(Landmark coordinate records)
# # # # # # #
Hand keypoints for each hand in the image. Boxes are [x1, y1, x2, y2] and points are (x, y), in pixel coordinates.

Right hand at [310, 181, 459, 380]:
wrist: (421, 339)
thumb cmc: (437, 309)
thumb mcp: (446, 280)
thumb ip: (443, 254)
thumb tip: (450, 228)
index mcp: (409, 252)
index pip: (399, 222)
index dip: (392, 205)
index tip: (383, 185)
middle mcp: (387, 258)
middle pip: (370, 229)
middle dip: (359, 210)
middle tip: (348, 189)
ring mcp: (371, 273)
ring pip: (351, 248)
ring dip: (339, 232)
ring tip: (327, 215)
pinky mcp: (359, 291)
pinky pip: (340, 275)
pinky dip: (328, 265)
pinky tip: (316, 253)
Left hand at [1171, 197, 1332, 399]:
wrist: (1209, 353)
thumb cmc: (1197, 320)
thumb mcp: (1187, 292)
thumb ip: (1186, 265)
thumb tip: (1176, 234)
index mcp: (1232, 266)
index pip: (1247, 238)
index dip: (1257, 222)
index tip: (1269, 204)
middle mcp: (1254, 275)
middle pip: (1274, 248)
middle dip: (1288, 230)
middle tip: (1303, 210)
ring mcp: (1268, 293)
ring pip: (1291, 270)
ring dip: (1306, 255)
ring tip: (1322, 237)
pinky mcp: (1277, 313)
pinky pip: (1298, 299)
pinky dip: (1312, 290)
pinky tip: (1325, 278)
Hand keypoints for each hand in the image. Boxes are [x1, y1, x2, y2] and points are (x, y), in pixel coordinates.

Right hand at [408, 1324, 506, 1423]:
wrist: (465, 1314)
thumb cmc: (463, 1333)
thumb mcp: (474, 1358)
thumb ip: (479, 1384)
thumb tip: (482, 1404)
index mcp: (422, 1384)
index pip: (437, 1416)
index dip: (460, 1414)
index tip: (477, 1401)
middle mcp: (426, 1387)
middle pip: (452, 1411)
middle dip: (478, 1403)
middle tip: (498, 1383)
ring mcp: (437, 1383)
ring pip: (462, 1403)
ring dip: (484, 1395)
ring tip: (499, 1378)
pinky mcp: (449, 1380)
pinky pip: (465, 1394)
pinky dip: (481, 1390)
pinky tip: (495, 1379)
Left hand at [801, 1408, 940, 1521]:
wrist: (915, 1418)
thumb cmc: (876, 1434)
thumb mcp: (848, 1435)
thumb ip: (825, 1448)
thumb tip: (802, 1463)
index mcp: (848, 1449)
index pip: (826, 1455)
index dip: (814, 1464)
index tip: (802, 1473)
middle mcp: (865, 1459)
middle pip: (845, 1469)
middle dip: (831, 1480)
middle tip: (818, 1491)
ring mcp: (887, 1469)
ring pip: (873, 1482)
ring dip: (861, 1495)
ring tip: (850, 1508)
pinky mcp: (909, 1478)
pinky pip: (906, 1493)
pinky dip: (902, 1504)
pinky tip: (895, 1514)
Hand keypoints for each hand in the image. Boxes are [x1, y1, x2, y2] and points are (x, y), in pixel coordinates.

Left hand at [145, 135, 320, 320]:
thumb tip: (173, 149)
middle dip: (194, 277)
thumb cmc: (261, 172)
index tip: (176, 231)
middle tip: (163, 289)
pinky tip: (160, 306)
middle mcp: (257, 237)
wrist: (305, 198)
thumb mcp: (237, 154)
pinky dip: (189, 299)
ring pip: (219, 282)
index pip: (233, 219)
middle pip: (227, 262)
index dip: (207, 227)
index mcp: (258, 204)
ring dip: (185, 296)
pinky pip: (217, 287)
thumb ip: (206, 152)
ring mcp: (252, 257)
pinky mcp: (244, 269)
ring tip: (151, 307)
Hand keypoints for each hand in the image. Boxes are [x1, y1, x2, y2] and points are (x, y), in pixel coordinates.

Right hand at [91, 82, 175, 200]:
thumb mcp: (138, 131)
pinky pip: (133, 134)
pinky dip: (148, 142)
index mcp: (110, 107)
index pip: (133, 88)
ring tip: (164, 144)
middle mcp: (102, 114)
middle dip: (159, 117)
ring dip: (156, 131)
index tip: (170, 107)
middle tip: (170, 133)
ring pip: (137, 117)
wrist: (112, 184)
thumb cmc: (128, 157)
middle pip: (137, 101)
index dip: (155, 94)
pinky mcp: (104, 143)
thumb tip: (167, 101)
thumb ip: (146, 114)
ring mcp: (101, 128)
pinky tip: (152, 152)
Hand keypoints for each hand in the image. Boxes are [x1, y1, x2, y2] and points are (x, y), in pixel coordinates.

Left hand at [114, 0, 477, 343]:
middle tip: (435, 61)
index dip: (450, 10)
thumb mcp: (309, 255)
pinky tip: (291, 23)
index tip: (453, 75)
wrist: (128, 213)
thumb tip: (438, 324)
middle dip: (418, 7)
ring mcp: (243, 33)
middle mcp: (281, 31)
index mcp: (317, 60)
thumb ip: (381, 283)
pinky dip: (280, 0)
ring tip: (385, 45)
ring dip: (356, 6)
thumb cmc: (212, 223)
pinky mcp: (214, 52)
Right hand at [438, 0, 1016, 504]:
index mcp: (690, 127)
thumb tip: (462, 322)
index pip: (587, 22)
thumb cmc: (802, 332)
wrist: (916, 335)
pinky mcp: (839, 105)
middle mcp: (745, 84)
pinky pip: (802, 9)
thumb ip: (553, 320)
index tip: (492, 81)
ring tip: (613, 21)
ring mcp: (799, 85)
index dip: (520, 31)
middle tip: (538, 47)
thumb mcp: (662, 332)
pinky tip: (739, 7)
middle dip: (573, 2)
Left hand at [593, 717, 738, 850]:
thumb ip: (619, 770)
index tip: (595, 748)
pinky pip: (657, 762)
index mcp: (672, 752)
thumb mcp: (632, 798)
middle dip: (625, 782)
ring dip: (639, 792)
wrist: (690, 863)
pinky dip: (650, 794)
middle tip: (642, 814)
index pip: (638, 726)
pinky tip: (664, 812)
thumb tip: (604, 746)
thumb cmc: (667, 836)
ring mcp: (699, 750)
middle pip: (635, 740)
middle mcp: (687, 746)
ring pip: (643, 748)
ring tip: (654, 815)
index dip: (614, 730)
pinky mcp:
# # # # # # #
» WORK TO COMPLETE:
Copy every entry exactly. Leave nothing out.

» SOLUTION TO THIS PROBLEM:
Hand keypoints for each hand in the image. Boxes are [x1, y1, x2, y2] and points are (x, y), in pixel coordinates.

Right hand at [310, 181, 459, 380]:
wrist: (421, 339)
thumb cmc: (437, 309)
thumb mcp: (446, 280)
thumb ip: (443, 254)
thumb tip: (450, 228)
index mcp: (409, 252)
index pip: (399, 222)
index dip: (392, 205)
index tip: (383, 185)
middle mcp: (387, 258)
middle pip: (370, 229)
middle dip: (359, 210)
middle tip: (348, 189)
ring mcp: (371, 273)
ring pip: (351, 248)
ring dip: (339, 232)
ring tip: (327, 215)
pinky mcp: (359, 291)
pinky pip: (340, 275)
pinky dip: (328, 265)
pinky tip: (316, 253)
Left hand at [1171, 197, 1332, 399]:
wrist: (1209, 353)
thumb cmc: (1197, 320)
thumb mcp: (1187, 292)
thumb ip: (1186, 265)
thumb tip: (1176, 234)
index mcp: (1232, 266)
index pip: (1247, 238)
index dip: (1257, 222)
index tip: (1269, 204)
middle mcp: (1254, 275)
middle pip: (1274, 248)
middle dip: (1288, 230)
middle tip: (1303, 210)
ring mcp: (1268, 293)
ring pip: (1291, 270)
ring dip: (1306, 255)
ring tip: (1322, 237)
pinky mcp: (1277, 313)
pinky pip: (1298, 299)
pinky dip: (1312, 290)
pinky tip: (1325, 278)
Hand keypoints for each hand in the image. Boxes are [x1, y1, x2, y2] and points are (x, y), in pixel coordinates.

Right hand at [408, 1324, 506, 1423]:
wrist: (465, 1314)
thumb cmc: (463, 1333)
thumb mcp: (474, 1358)
thumb ip: (479, 1384)
thumb tip: (482, 1404)
index mcp: (422, 1384)
index pip: (437, 1416)
index dip: (460, 1414)
index tip: (477, 1401)
middle mcp: (426, 1387)
middle pip: (452, 1411)
middle dip: (478, 1403)
middle tip: (498, 1383)
ring mcp: (437, 1383)
ring pip: (462, 1403)
ring dip: (484, 1395)
ring tip: (499, 1378)
pinky mcp: (449, 1380)
pinky pip: (465, 1394)
pinky dip: (481, 1390)
pinky tip: (495, 1379)
Left hand at [801, 1408, 940, 1521]:
wrist: (915, 1418)
thumb cmc: (876, 1434)
thumb mcp: (848, 1435)
thumb ip: (825, 1448)
thumb tip: (802, 1463)
index mcp: (848, 1449)
index pip: (826, 1455)
index dip: (814, 1464)
index tip: (802, 1473)
middle mcp: (865, 1459)
middle pip: (845, 1469)
middle dip: (831, 1480)
middle tip: (818, 1491)
ring mcp: (887, 1469)
ring pip: (873, 1482)
ring dip: (861, 1495)
ring tip: (850, 1508)
pinky mcp: (909, 1478)
pinky pip: (906, 1493)
pinky dip: (902, 1504)
pinky tip: (895, 1514)
Hand keypoints for each hand in the image. Boxes are [x1, y1, x2, y2] and points are (x, y), in pixel coordinates.

Left hand at [145, 135, 320, 320]:
thumb tip: (173, 149)
middle dip: (194, 277)
thumb cmc: (261, 172)
index tip: (176, 231)
middle tip: (163, 289)
pinky tip: (160, 306)
middle mcp: (257, 237)
wrist: (305, 198)
thumb mcp: (237, 154)
pinky dip: (189, 299)
ring pip: (219, 282)
index pip: (233, 219)
middle pip: (227, 262)
index dip: (207, 227)
index mcp: (258, 204)
ring dip: (185, 296)
pinky pip: (217, 287)
thumb ip: (206, 152)
ring mcp: (252, 257)
pinky mcp: (244, 269)
ring tip: (151, 307)
Hand keypoints for each hand in the image. Boxes are [x1, y1, x2, y2] and points are (x, y), in pixel coordinates.

Right hand at [91, 82, 175, 200]:
thumb mcp: (138, 131)
pinky pip: (133, 134)
pinky dip: (148, 142)
index mcp: (110, 107)
index pip: (133, 88)
ring tip: (164, 144)
middle mcp: (102, 114)
middle dip: (159, 117)
ring dip: (156, 131)
index tip: (170, 107)
middle tip: (170, 133)
ring pip: (137, 117)
wrist: (112, 184)
thumb cmc: (128, 157)
middle pip: (137, 101)
index dip: (155, 94)
pinky mcp: (104, 143)
thumb tip: (167, 101)
thumb ip: (146, 114)
ring mcp: (101, 128)
pinky tip: (152, 152)
Hand keypoints for each hand in the image. Boxes are [x1, y1, x2, y2] and points are (x, y), in pixel coordinates.

Left hand at [114, 0, 477, 343]:
middle tip: (435, 61)
index dip: (450, 10)
thumb mcp: (309, 255)
pinky tip: (291, 23)
index tip: (453, 75)
wrist: (128, 213)
thumb tip: (438, 324)
middle dip: (418, 7)
ring mcp: (243, 33)
middle mcp: (281, 31)
index mcp: (317, 60)
thumb ip: (381, 283)
pinky dip: (280, 0)
ring tip: (385, 45)
ring dip: (356, 6)
thumb cmc: (212, 223)
pinky mcp: (214, 52)
Right hand at [438, 0, 1016, 504]:
index mcp: (690, 127)
thumb tip: (462, 322)
index pip: (587, 22)
thumb cmc: (802, 332)
wrist: (916, 335)
pinky mcp: (839, 105)
middle mcp: (745, 84)
pinky pip: (802, 9)
thumb ip: (553, 320)
index tip: (492, 81)
ring tip: (613, 21)
ring mcp: (799, 85)
index dip: (520, 31)
middle tip: (538, 47)
thumb mcp: (662, 332)
pinky tip: (739, 7)
middle dip: (573, 2)
Left hand at [593, 717, 738, 850]:
thumb ip: (619, 770)
index tip: (595, 748)
pinky pip: (657, 762)
index mcp: (672, 752)
thumb mcp: (632, 798)
middle dip: (625, 782)
ring dip: (639, 792)
wrist: (690, 863)
pinky dip: (650, 794)
middle tip: (642, 814)
index pip: (638, 726)
pinky tip: (664, 812)
thumb tip: (604, 746)
thumb cmc: (667, 836)
ring mcp: (699, 750)
middle pip: (635, 740)
middle mcp: (687, 746)
ring pip: (643, 748)
ring tip: (654, 815)
index dip: (614, 730)
pinky mcp:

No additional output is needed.